— Task description —
Please list every effect that the chocolate cupcake post attributes to pouring boiling liquid over cocoa powder.

— Source passage —
Moist Chocolate Cupcake Taste Better The Next Day


This recipe is easy and fast to make. It is my favorite because of the one bowl factor. The first time I read about this recipe, I was perplexed by the request for boiling water. I was not sure if the writer got it right as wouldn’t this cook the eggs? So when I first tried making this recipe I reduce the boiling requirement to just hot water and the cakes turned out fine except that the batter raises more than I expected it to be. Some end up spilling out of the cups.


The next day it was back to researching for me and this is what I found out about the reason for the boiling water in some cake recipe. 

The main reason is to create more intense chocolate flavor from the cocoa powder if small amount of boiling liquid is poured over it. This melts the cocoa butter and aids in dispersing cocoa particles.



The acid in the buttermilk reacts with the rising agent, baking soda to produce carbon dioxide which acts as the leavening agent. However too much of this leavening may cause some cakes to sink in the center. Luckily mine didn’t sink because I was using small cups instead of cake tin for this recipe but it answers the question why the battered spilled over some of the cups.

— Given information —
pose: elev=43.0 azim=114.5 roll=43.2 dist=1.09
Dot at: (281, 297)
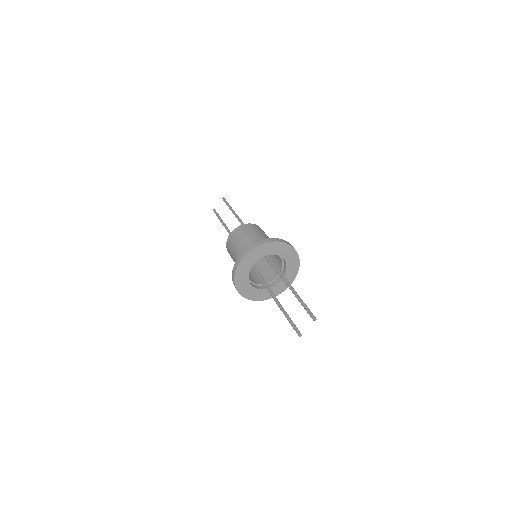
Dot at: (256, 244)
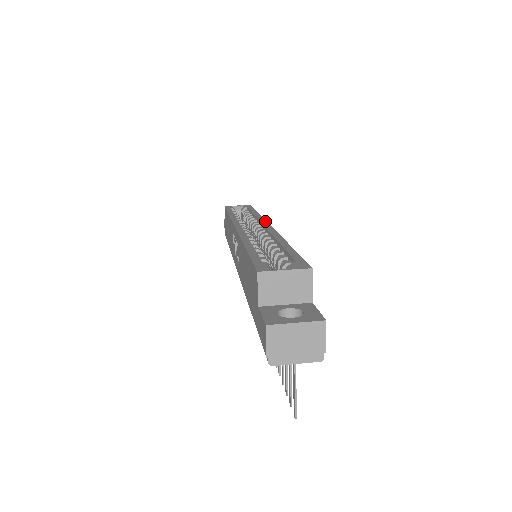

— Expected answer —
- It creates a more intense chocolate flavor from the cocoa powder.
- It melts the cocoa butter.
- It aids in dispersing cocoa particles.